Scotch can be a tricky spirit to mix with. But why is that exactly? Well, it’s a bit fussy about which other ingredients it hangs out with. Unlike bourbon which is all “Like, whatever dude”, Scotch has just a few trusted friends with ginger, lemon, apple and orange being its closest chums. Its other quirk is that it gets on great with the Italians (amari and sweet vermouth) yet flat out refuses to work with anything French. It took me years to get my stubborn head around that but eventually I started to catch on and the Double Haggis was my first Scotch recipe that I was happy with. It all came together a few years ago on a Burns supper and whisky tour in the Scottish Highlands with, well, a few trusted friends. Of particular inspiration was wee Glaswegian Tammy who was working her effortless mixing magic behind Craigellachie Hotel’s Quaich bar with a choice of 900 different malts for a base spirit (I think there was a single bottle each of bourbon, rum and gin for those averse to the ocean o’ malt). When she made me a drink with single malt, lemon and apple juice a little light flicked on somewhere in my head. And that’s often how it goes with cocktails: you can read all the books and blogs you like but there’s simply no substitute for positioning yourself on the other side of the stick from a master mixer.

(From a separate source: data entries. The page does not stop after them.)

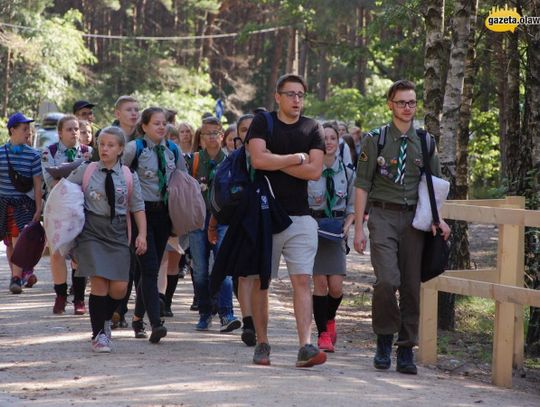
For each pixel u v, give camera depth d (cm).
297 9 7362
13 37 8875
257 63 13538
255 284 1471
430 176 1490
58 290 1988
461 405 1290
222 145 2070
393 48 5200
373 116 7794
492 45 3628
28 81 9406
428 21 2355
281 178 1427
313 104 8438
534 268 1995
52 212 1543
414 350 1847
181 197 1688
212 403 1197
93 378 1345
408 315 1518
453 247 2336
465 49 2295
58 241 1537
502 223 1561
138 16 12481
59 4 12062
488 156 4972
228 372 1391
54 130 7006
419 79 5147
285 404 1203
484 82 4312
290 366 1481
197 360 1497
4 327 1809
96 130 2305
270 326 1966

2oz / 60ml Scotch of choice (but not too mild or too powerful – Monkey Shoulder is a good choice).
0.75oz / 22.5ml Glayva (Drambuie would also work).
1.5oz / 45ml cloudy apple juice (aka apple cider in the US).
0.75oz / 22.5ml lemon juice.
2 dashes orange bitters.
Shake with ice and strain into a DOF glass containing a large chunk of ice*.
Toast Robert Burns – born on this very day in 1759. And Tammy.
The name? Well after a hard day’s whisky tasting we realised that a single portion of haggis is never enough…
*Also suitable for the ice ball trick.